Second, companies that have been excluding Texas-delivered sales from their apportionment numerator based on an ultimate-destination theory need to revisit their positions immediately. If those positions were taken on filed returns, the exposure includes not just additional franchise tax but penalties and interest dating back to the relevant filing periods. The Comptroller’s office will use this decision to support audit assessments.
Third, the court confirmed that FOB terms and title passage in sales contracts are irrelevant for franchise tax sourcing purposes. Both NuStar’s position and the Comptroller’s position treated contractual risk allocation as distinct from the sourcing analysis. The critical factor is where the buyer actually receives possession or control of the goods, not where the contract says title passes. This means you cannot restructure your franchise tax liability by changing contract terms alone; you need to change the actual delivery point.

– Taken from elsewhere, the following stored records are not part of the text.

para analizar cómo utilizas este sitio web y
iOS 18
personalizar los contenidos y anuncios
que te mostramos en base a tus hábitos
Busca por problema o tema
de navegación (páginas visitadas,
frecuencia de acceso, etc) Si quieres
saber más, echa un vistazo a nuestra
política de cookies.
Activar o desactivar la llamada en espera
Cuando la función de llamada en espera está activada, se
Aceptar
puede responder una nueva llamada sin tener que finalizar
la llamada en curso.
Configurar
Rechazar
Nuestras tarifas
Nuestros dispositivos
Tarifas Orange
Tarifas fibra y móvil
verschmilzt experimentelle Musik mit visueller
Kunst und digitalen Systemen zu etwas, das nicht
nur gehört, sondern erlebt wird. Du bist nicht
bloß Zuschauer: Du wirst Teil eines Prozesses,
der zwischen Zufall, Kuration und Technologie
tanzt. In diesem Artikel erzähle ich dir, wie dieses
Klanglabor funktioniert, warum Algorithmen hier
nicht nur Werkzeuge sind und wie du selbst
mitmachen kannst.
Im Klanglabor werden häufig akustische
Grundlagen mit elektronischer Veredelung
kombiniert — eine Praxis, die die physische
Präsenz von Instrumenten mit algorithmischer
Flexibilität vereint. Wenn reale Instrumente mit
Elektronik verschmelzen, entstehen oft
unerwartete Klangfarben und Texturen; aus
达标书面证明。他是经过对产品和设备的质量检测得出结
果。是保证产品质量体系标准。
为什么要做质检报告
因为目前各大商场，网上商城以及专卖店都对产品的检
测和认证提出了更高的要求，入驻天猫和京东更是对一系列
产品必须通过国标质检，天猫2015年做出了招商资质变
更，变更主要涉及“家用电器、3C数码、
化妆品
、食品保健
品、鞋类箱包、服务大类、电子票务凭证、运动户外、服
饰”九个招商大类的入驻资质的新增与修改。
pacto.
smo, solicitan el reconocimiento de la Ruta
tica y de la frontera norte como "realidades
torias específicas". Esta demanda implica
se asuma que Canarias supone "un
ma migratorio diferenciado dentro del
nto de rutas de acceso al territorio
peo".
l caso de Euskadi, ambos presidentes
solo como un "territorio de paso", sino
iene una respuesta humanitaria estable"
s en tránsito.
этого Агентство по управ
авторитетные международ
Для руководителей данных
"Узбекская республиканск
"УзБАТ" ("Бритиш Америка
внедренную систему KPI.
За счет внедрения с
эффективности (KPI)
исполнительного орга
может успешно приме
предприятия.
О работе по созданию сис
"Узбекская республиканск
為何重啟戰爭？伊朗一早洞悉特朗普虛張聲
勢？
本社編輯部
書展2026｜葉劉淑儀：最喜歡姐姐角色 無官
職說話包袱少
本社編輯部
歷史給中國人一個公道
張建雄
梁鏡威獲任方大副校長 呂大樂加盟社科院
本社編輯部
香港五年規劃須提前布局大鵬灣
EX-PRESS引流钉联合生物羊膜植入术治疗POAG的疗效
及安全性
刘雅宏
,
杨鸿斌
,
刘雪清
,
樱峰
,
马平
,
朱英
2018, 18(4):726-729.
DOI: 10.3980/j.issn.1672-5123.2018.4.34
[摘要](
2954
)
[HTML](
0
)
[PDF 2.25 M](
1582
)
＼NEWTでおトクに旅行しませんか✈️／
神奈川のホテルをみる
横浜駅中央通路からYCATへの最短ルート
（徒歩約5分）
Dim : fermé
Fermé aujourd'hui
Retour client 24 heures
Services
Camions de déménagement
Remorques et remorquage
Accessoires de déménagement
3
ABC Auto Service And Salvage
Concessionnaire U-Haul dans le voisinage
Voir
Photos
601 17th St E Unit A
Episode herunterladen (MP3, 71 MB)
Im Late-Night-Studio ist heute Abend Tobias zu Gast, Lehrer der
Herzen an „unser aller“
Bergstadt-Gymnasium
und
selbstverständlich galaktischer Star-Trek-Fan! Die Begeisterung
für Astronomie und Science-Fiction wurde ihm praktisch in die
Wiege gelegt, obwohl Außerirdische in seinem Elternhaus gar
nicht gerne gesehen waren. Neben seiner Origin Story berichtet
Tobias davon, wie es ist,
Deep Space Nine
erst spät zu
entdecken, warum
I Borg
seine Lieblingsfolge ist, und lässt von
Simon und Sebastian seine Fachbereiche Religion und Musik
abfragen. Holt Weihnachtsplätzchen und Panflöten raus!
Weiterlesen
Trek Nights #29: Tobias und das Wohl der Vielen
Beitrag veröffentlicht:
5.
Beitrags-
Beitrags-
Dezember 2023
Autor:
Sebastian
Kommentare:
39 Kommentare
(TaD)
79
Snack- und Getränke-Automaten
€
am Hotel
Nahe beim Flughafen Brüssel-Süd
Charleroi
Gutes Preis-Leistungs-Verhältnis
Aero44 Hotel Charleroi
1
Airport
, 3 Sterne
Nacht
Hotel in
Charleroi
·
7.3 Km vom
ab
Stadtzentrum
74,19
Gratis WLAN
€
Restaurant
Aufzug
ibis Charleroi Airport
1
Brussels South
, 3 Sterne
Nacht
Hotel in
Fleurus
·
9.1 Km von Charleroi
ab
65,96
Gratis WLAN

There are some important boundaries to the holding. The NuStar decision addresses tangible personal property only. The sourcing rules for services under the Texas franchise tax are governed by separate provisions and generally look to where services are performed. While the court’s textualist approach may influence how courts handle sourcing disputes in the services context, the specific holding is limited to tangible property.
The decision also reinforces a broader principle about statutory interpretation in Texas: text controls. The court did not look beyond the plain language of Section 171.103(a)(1), and it did not need to. NuStar’s attempt to import a look-through or destination analysis into a statute that contains no such language failed at the most basic level. The Legislature knows how to write destination-based sourcing rules when it wants to. It didn’t do so here.
For Houston-area businesses in the energy sector, this decision has particular relevance. The energy industry involves enormous volumes of tangible goods, fuel, refined products, drilling equipment, pipeline materials, that are delivered at Texas locations and then moved around the world. Every one of those Texas delivery transactions is an unambiguously Texas-sourced receipt after NuStar. Companies should review their franchise tax apportionment calculations, confirm that Texas-delivered sales are properly included in the Texas numerator, and consult with their tax advisors if prior-year positions are potentially inconsistent with the court’s holding.
The sourcing analysis just got simpler. What gets delivered in Texas is sourced to Texas.